NEW US PATENT CHALLENGE PROCEDURES PROMOTE GLOBAL HARMONISATION, BUT CASUALTIES RUN HIGH
The introduction of post-issuance patent challenge proceedings before the US Patent and Trademark Office’s Patent Trial and Appeal Board (PTAB) has had an extraordinary impact on US patent litigation practice. So-called IPR (inter partes review), CBM (covered business method review) and PGR (post-grant review) proceedings turned the PTAB into one of the busiest patent litigation venues in the country (and the world) virtually overnight.

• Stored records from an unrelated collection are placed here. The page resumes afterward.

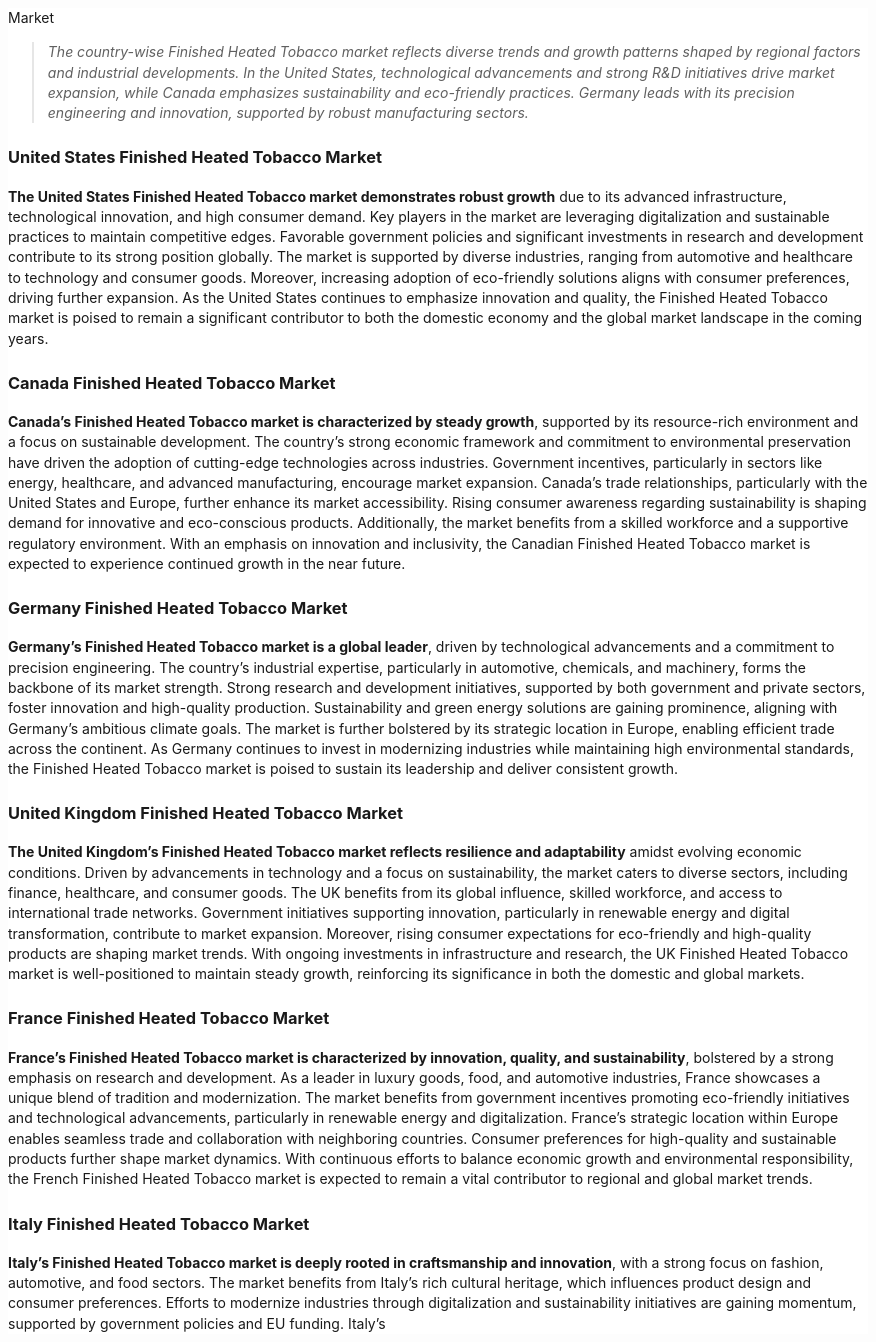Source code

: Market<br /></span></h1><blockquote><p><em><span class="">The country-wise Finished Heated Tobacco  market reflects diverse trends and growth patterns shaped by regional factors and industrial developments. In the United States, technological advancements and strong R&amp;D initiatives drive market expansion, while Canada emphasizes sustainability and eco-friendly practices. Germany leads with its precision engineering and innovation, supported by robust manufacturing sectors.</span></em></p></blockquote><h3><strong>United States Finished Heated Tobacco  Market</strong></h3><p><strong>The United States Finished Heated Tobacco  market demonstrates robust growth</strong> due to its advanced infrastructure, technological innovation, and high consumer demand. Key players in the market are leveraging digitalization and sustainable practices to maintain competitive edges. Favorable government policies and significant investments in research and development contribute to its strong position globally. The market is supported by diverse industries, ranging from automotive and healthcare to technology and consumer goods. Moreover, increasing adoption of eco-friendly solutions aligns with consumer preferences, driving further expansion. As the United States continues to emphasize innovation and quality, the Finished Heated Tobacco  market is poised to remain a significant contributor to both the domestic economy and the global market landscape in the coming years.</p><h3><strong>Canada Finished Heated Tobacco  Market</strong></h3><p><strong>Canada&rsquo;s Finished Heated Tobacco  market is characterized by steady growth</strong>, supported by its resource-rich environment and a focus on sustainable development. The country&rsquo;s strong economic framework and commitment to environmental preservation have driven the adoption of cutting-edge technologies across industries. Government incentives, particularly in sectors like energy, healthcare, and advanced manufacturing, encourage market expansion. Canada&rsquo;s trade relationships, particularly with the United States and Europe, further enhance its market accessibility. Rising consumer awareness regarding sustainability is shaping demand for innovative and eco-conscious products. Additionally, the market benefits from a skilled workforce and a supportive regulatory environment. With an emphasis on innovation and inclusivity, the Canadian Finished Heated Tobacco  market is expected to experience continued growth in the near future.</p><h3><strong>Germany Finished Heated Tobacco  Market</strong></h3><p><strong>Germany&rsquo;s Finished Heated Tobacco  market is a global leader</strong>, driven by technological advancements and a commitment to precision engineering. The country&rsquo;s industrial expertise, particularly in automotive, chemicals, and machinery, forms the backbone of its market strength. Strong research and development initiatives, supported by both government and private sectors, foster innovation and high-quality production. Sustainability and green energy solutions are gaining prominence, aligning with Germany&rsquo;s ambitious climate goals. The market is further bolstered by its strategic location in Europe, enabling efficient trade across the continent. As Germany continues to invest in modernizing industries while maintaining high environmental standards, the Finished Heated Tobacco  market is poised to sustain its leadership and deliver consistent growth.</p><h3><strong>United Kingdom Finished Heated Tobacco  Market</strong></h3><p><strong>The United Kingdom&rsquo;s Finished Heated Tobacco  market reflects resilience and adaptability</strong> amidst evolving economic conditions. Driven by advancements in technology and a focus on sustainability, the market caters to diverse sectors, including finance, healthcare, and consumer goods. The UK benefits from its global influence, skilled workforce, and access to international trade networks. Government initiatives supporting innovation, particularly in renewable energy and digital transformation, contribute to market expansion. Moreover, rising consumer expectations for eco-friendly and high-quality products are shaping market trends. With ongoing investments in infrastructure and research, the UK Finished Heated Tobacco  market is well-positioned to maintain steady growth, reinforcing its significance in both the domestic and global markets.</p><h3><strong>France Finished Heated Tobacco  Market</strong></h3><p><strong>France&rsquo;s Finished Heated Tobacco  market is characterized by innovation, quality, and sustainability</strong>, bolstered by a strong emphasis on research and development. As a leader in luxury goods, food, and automotive industries, France showcases a unique blend of tradition and modernization. The market benefits from government incentives promoting eco-friendly initiatives and technological advancements, particularly in renewable energy and digitalization. France&rsquo;s strategic location within Europe enables seamless trade and collaboration with neighboring countries. Consumer preferences for high-quality and sustainable products further shape market dynamics. With continuous efforts to balance economic growth and environmental responsibility, the French Finished Heated Tobacco  market is expected to remain a vital contributor to regional and global market trends.</p><h3><strong>Italy Finished Heated Tobacco  Market</strong></h3><p><strong>Italy&rsquo;s Finished Heated Tobacco  market is deeply rooted in craftsmanship and innovation</strong>, with a strong focus on fashion, automotive, and food sectors. The market benefits from Italy&rsquo;s rich cultural heritage, which influences product design and consumer preferences. Efforts to modernize industries through digitalization and sustainability initiatives are gaining momentum, supported by government policies and EU funding. Italy&rsquo;s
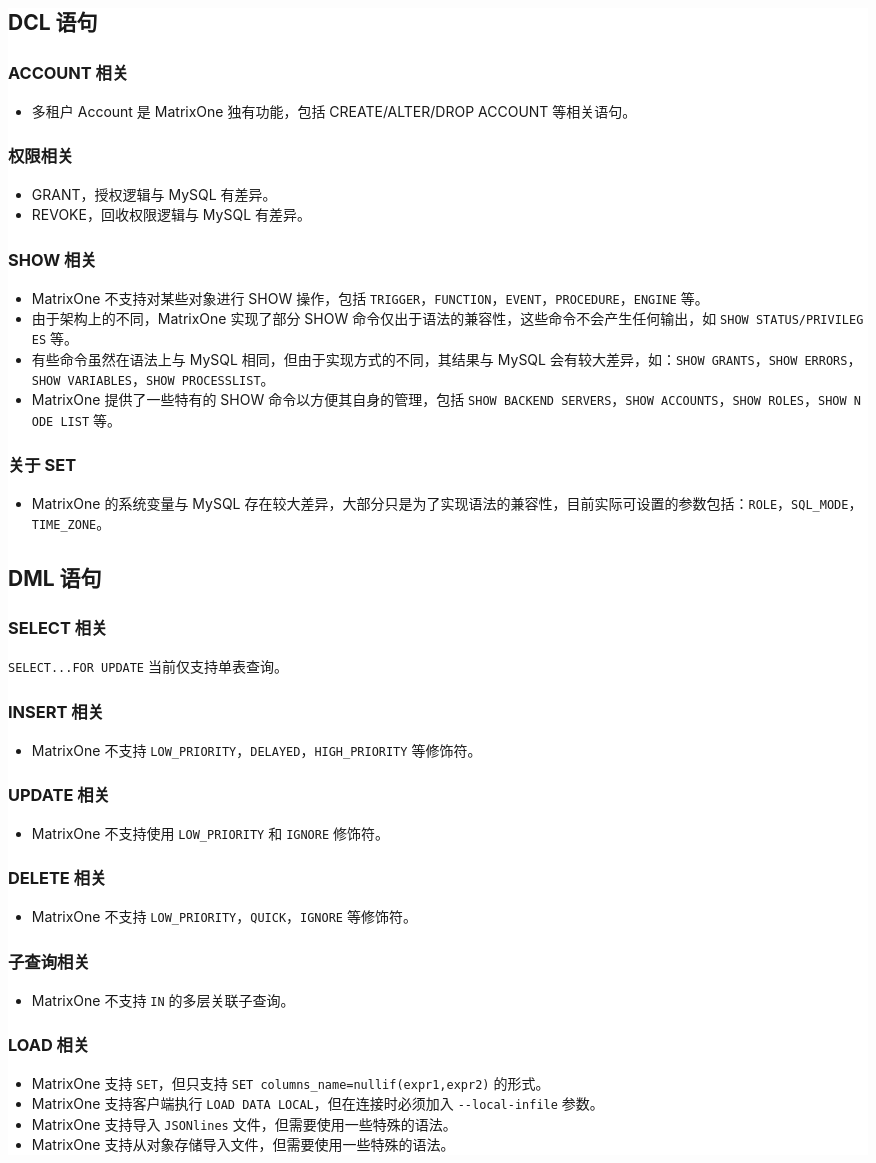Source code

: ## DCL 语句

### ACCOUNT 相关

* 多租户 Account 是 MatrixOne 独有功能，包括 CREATE/ALTER/DROP ACCOUNT 等相关语句。

### 权限相关

* GRANT，授权逻辑与 MySQL 有差异。
* REVOKE，回收权限逻辑与 MySQL 有差异。

### SHOW 相关

* MatrixOne 不支持对某些对象进行 SHOW 操作，包括 `TRIGGER`，`FUNCTION`，`EVENT`，`PROCEDURE`，`ENGINE` 等。
* 由于架构上的不同，MatrixOne 实现了部分 SHOW 命令仅出于语法的兼容性，这些命令不会产生任何输出，如 `SHOW STATUS/PRIVILEGES` 等。
* 有些命令虽然在语法上与 MySQL 相同，但由于实现方式的不同，其结果与 MySQL 会有较大差异，如：`SHOW GRANTS`，`SHOW ERRORS`，`SHOW VARIABLES`，`SHOW PROCESSLIST`。
* MatrixOne 提供了一些特有的 SHOW 命令以方便其自身的管理，包括 `SHOW BACKEND SERVERS`，`SHOW ACCOUNTS`，`SHOW ROLES`，`SHOW NODE LIST` 等。

### 关于 SET

* MatrixOne 的系统变量与 MySQL 存在较大差异，大部分只是为了实现语法的兼容性，目前实际可设置的参数包括：`ROLE`，`SQL_MODE`，`TIME_ZONE`。

## DML 语句

### SELECT 相关

`SELECT...FOR UPDATE` 当前仅支持单表查询。

### INSERT 相关

* MatrixOne 不支持 `LOW_PRIORITY`，`DELAYED`，`HIGH_PRIORITY` 等修饰符。

### UPDATE 相关

* MatrixOne 不支持使用 `LOW_PRIORITY` 和 `IGNORE` 修饰符。

### DELETE 相关

* MatrixOne 不支持 `LOW_PRIORITY`，`QUICK`，`IGNORE` 等修饰符。

### 子查询相关

* MatrixOne 不支持 `IN` 的多层关联子查询。

### LOAD 相关

* MatrixOne 支持 `SET`，但只支持 `SET columns_name=nullif(expr1,expr2)` 的形式。
* MatrixOne 支持客户端执行 `LOAD DATA LOCAL`，但在连接时必须加入 `--local-infile` 参数。
* MatrixOne 支持导入 `JSONlines` 文件，但需要使用一些特殊的语法。
* MatrixOne 支持从对象存储导入文件，但需要使用一些特殊的语法。
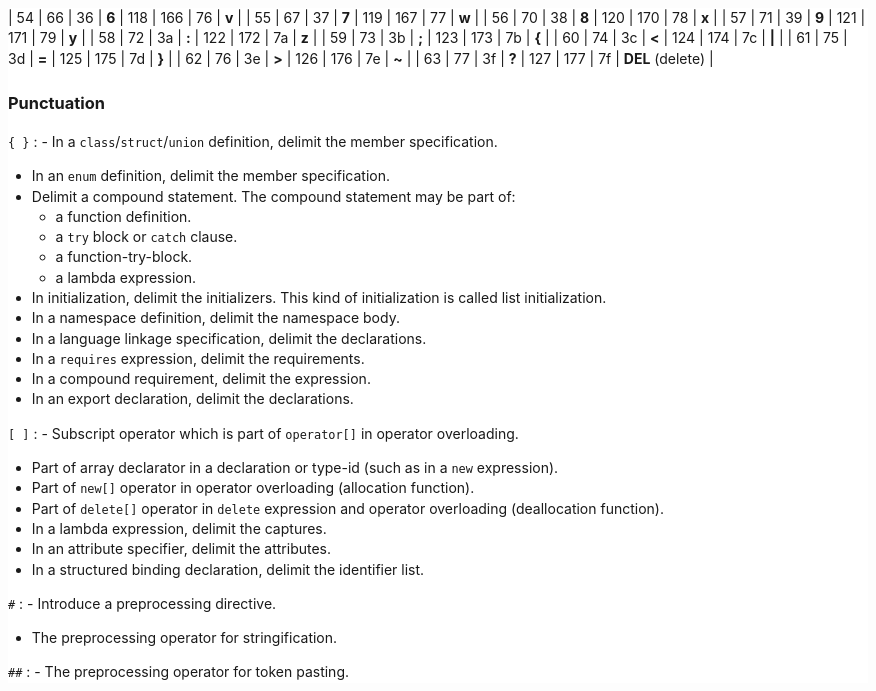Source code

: | 54  | 66  | 36  | **6**                               | 118 | 166 | 76  | **v**            |
| 55  | 67  | 37  | **7**                               | 119 | 167 | 77  | **w**            |
| 56  | 70  | 38  | **8**                               | 120 | 170 | 78  | **x**            |
| 57  | 71  | 39  | **9**                               | 121 | 171 | 79  | **y**            |
| 58  | 72  | 3a  | **:**                               | 122 | 172 | 7a  | **z**            |
| 59  | 73  | 3b  | **;**                               | 123 | 173 | 7b  | **{**            |
| 60  | 74  | 3c  | **<**                               | 124 | 174 | 7c  | **\|**           |
| 61  | 75  | 3d  | **=**                               | 125 | 175 | 7d  | **}**            |
| 62  | 76  | 3e  | **>**                               | 126 | 176 | 7e  | **~**            |
| 63  | 77  | 3f  | **?**                               | 127 | 177 | 7f  | **DEL** (delete) |

### Punctuation

`{ }`
: - In a `class`/`struct`/`union` definition, delimit the member specification.
  - In an `enum` definition, delimit the member specification.
  - Delimit a compound statement. The compound statement may be part of:
      - a function definition.
      - a `try` block or `catch` clause.
      - a function-try-block.
      - a lambda expression.
  - In initialization, delimit the initializers. This kind of initialization is called list initialization.
  - In a namespace definition, delimit the namespace body.
  - In a language linkage specification, delimit the declarations.
  - In a `requires` expression, delimit the requirements.
  - In a compound requirement, delimit the expression.
  - In an export declaration, delimit the declarations.

`[ ]`
: - Subscript operator which is part of `operator[]` in operator overloading.
  - Part of array declarator in a declaration or type-id (such as in a `new` expression).
  - Part of `new[]` operator in operator overloading (allocation function).
  - Part of `delete[]` operator in `delete` expression and operator overloading (deallocation function).
  - In a lambda expression, delimit the captures.
  - In an attribute specifier, delimit the attributes.
  - In a structured binding declaration, delimit the identifier list.

`#`
: - Introduce a preprocessing directive.
  - The preprocessing operator for stringification.

`##`
: - The preprocessing operator for token pasting.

Coupled with the Supreme Court’s decision in Alice Corp. vs. CLS Bank, which makes it easier to invalidate US patents on the basis of unpatentable subject matter, PTAB proceedings have led to patent invalidations at a rate that gives pause to even the most outspoken critics of patent quality and ‘patent trolls’. What has been largely overshadowed in the public debate during the first two years in which these proceedings have been available is one of the main reasons for their adoption in the first instance: global harmonisation.
Like the change to a ‘first-to-file’ priority system, the institution of robust post-issuance challenge proceedings was meant to bring the US patent system more in line with other major patent jurisdictions around the world. A look at how PTAB proceedings compare to challenge proceedings in other major jurisdictions shows substantial progress in this regard, but also that revealing differences remain.